Natural World | The Source Weekly - Bend, Oregon

Natural World

Robin red breast

The American Robin is one of the most common native birds found throughout Central Oregon and it's usually the first on the list for anyone who develops an interest in birds, whether age six or 96. Robins are everywhere, but there's more to a robin than meets the eye.

The robins seen here in winter are not the ones seen in summer. These winter robins are down from the north, even as far away as Alaska. While they're here pillaging juniper berries, old apples and other fruit — either still on the trees or on the ground —our robins are true snow birds in Sacramento and other places where the weather is a bit milder.

Robins go after food in a group, that way, when one robin discovers food, the others latch onto it quickly. There's also better protection from predators in numbers. Robins locate worms and underground insects not only by watching for them, but listening as well.

Those northern robins pillaging juniper berries MUST have water!
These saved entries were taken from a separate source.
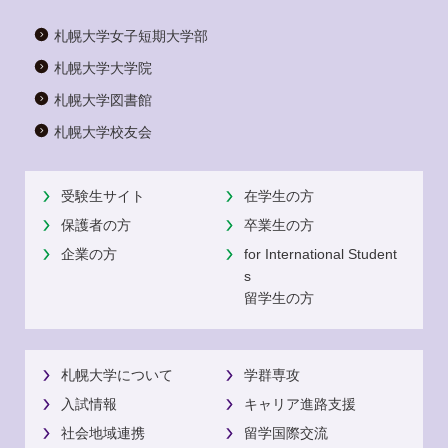
札幌大学女子短期大学部
札幌大学大学院
札幌大学図書館
札幌大学校友会
受験生サイト
在学生の方
保護者の方
卒業生の方
企業の方
for International Student
s
留学生の方
札幌大学について
学群専攻
入試情報
キャリア進路支援
社会地域連携
留学国際交流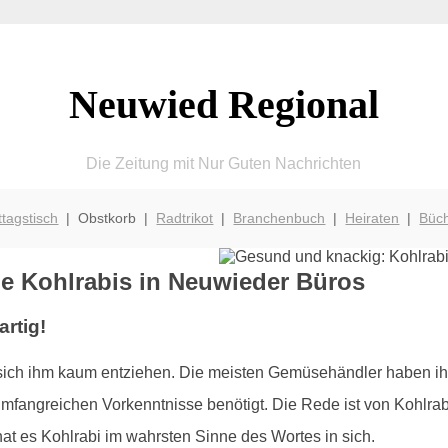
Neuwied Regional
Die Zeitung mit Nur Guten Nachrichten
ttagstisch
| Obstkorb |
Radtrikot
|
Branchenbuch
|
Heiraten
|
Büc
ge Kohlrabis in Neuwieder Büros
rtig!
ich ihm kaum entziehen. Die meisten Gemüsehändler haben ih
fangreichen Vorkenntnisse benötigt. Die Rede ist von Kohlrabi:
t es Kohlrabi im wahrsten Sinne des Wortes in sich.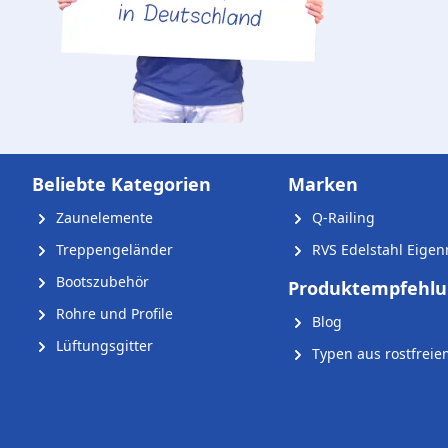
Beliebte Kategorien
Marken
Zaunelemente
Q-Railing
Treppengeländer
RVS Edelstahl Eige
Bootszubehör
Produktempfehl
Rohre und Profile
Blog
Lüftungsgitter
Typen aus rostfreie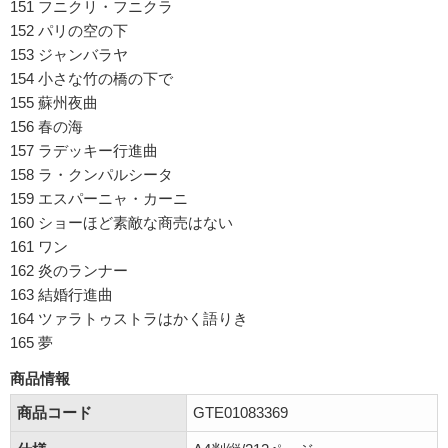
151 フニクリ・フニクラ
152 パリの空の下
153 ジャンバラヤ
154 小さな竹の橋の下で
155 蘇州夜曲
156 春の海
157 ラデッキー行進曲
158 ラ・クンパルシータ
159 エスパーニャ・カーニ
160 ショーほど素敵な商売はない
161 ワン
162 炎のランナー
163 結婚行進曲
164 ツァラトゥストラはかく語りき
165 夢
商品情報
商品コード
GTE01083369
Without abundant water, robins can develop serious gastric problems. Some people think they're drunk, but the real problem is indigestion. The berries begin to ferment and the birds suffer with serious stomach cramps. The results are a bunch of very uncomfortable robins, and some of the messiest stuff you can imagine plopping all over vehicles parked near juniper trees.

In some years there can be thousands of robins wintering in Central Oregon. According to Tom Crabtree, who runs the annual Christmas Bird Count, we had over 18,985 robins here in 1990, and the low was only 44 in 1981.

Around mid-February, we will be hard pressed to see even one robin for about a week. The northern bunch have departed and our robins haven't returned from sunbathing in California. However, as soon as they arrive, we'll know it. They are brighter to look at, and we will both hear and see the males defending their territory by sound and force.

During the annual raptor count my wife and I conduct in upper Deschutes and parts of Jefferson County we count and watch the robins around the Culver area pretty closely. It's not uncommon for us to arrive in the morning, before the previous evening's frost has melted, and find robins hopping along slowly listening for worms with frost still on the grasses. The worms are feeding on warm soil heated by composting hay near the surface, and unwittingly they become food for the wintering robins.

When our robins do return they will begin to build nests in areas where old nests still exist. That's one reason the old nests should not be destroyed.

To my knowledge there are no rules for where robins build nests. Maybe predation is in site selection, especially if there are a lot of outdoor or feral cats to contend with, but in my 80 years of watching robins, I've seen them in so many places that defy bird rules for nesting, that I just appreciate where they do nest, and often marvel at it.

Then there's the off-color robin. Yes, at times all white and with pink eyes with no pigment in the skin; that's a true albino, but a leucistic robin is more the norm. They can be splotched with dark feathers and white feathers, or be pure white, but if the eyes are dark, it's not an albino.

Watching birds is always a delight, Good People, and being in on the life and times of our American Robin is always a lot of fun and educational — even if they do leave nasty piles on the roof of our cars and gobble up strawberries in our gardens.